Background & Objectives
The potential applications of artificial intelligence (AI), including the intersection of machine learning, deep learning and natural language processing, form a rapidly growing field in medicine and healthcare. The impact of AI, specifically large language models (LLMs) and generative AI, on patient care is immeasurable at this time, but may be vast. ChatGPT4, a large language model AI solution, is capable of text generation, language translation, text summarization, question answering, chatbot and automated content generations. Patient education from rheumatologists plays a significant role in self-management of rheumatic diseases. But when patients have questions, can AI generate accurate, comprehensive answers?
Ye et al. conducted a single-center, cross-sectional survey of rheumatology patients and physicians in Edmonton, Canada, to explore that question. The researchers assessed the quality of AI responses to patient-generated rheumatology questions by having participants rate a series of responses, some of which were generated by LLM chatbot and some of which were written by physicians.
Methods
Patient questions and physician-generated answers were extracted from the Alberta Rheumatology website, which houses resources for rheumatology patients.
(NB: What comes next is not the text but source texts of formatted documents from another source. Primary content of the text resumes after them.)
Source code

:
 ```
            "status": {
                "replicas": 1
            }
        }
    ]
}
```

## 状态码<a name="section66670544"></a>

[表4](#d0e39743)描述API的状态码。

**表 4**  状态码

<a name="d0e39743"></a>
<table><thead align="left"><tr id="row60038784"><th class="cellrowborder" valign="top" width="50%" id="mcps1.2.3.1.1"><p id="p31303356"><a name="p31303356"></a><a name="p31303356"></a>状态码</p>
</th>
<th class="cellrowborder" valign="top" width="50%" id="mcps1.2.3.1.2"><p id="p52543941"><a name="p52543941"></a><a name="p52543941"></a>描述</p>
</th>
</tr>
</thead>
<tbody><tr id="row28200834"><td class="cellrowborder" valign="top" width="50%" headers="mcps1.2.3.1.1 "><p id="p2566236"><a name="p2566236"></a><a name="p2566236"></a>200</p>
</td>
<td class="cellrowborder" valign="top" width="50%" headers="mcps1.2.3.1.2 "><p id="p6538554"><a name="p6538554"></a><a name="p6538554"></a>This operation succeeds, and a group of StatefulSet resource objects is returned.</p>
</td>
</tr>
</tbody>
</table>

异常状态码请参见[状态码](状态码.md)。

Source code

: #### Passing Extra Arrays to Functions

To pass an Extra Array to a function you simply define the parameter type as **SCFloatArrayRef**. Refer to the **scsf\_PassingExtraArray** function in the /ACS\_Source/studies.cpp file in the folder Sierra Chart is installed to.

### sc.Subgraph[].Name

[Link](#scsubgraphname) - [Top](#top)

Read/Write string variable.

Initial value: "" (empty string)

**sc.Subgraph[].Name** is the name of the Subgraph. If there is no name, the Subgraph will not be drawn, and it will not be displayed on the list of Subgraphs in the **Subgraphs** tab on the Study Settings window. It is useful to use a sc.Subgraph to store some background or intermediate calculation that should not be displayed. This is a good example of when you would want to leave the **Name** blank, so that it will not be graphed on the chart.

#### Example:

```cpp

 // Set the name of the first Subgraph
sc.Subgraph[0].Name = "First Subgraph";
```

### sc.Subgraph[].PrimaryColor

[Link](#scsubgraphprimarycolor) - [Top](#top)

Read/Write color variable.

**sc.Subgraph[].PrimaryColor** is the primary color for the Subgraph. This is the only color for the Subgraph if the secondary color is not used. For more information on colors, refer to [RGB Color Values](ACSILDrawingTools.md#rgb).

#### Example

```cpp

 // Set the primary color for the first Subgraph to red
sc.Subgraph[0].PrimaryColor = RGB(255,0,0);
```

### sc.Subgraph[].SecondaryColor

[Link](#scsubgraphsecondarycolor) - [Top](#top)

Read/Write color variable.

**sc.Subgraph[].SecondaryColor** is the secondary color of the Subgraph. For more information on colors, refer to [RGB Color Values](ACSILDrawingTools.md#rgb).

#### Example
In this study, Ye et al. tried to match length of AI and physician-generated responses. Participants completed a one-time questionnaire evaluating typed responses to these real rheumatology patient questions, rating each one’s comprehensiveness and readability. Physician participants also evaluated the accuracy of responses, using a scale of 1–10 (1 being poor, 10 being excellent).
To minimize potential bias from pre-existing attitudes toward AI/chatbots, participants (patients and physicians) were not only blinded to the source of each answer, but they were also initially blinded to the study objective, and recruitment materials did not mention the use of AI. Only after evaluating each set of questions and answers were participants told that one answer was generated by AI.
Results
Patients rated no significant difference between AI and physician-generated responses in comprehensiveness or readability. However, rheumatologists rated AI responses significantly poorer than physician responses on comprehensiveness, readability and accuracy. After learning that one answer for each question was AI-generated, physicians were able to correctly identify AI-generated answers at a higher proportion than patients.
Conclusion
Rheumatology patients rated AI-generated responses to patient questions similarly to physician-generated responses in terms of comprehensiveness, readability and overall preference. However, rheumatologists rated AI responses significantly poorer than physician responses, suggesting that LLM-chatbot responses are of overall poorer quality than physician responses, a difference of which patients may not be aware.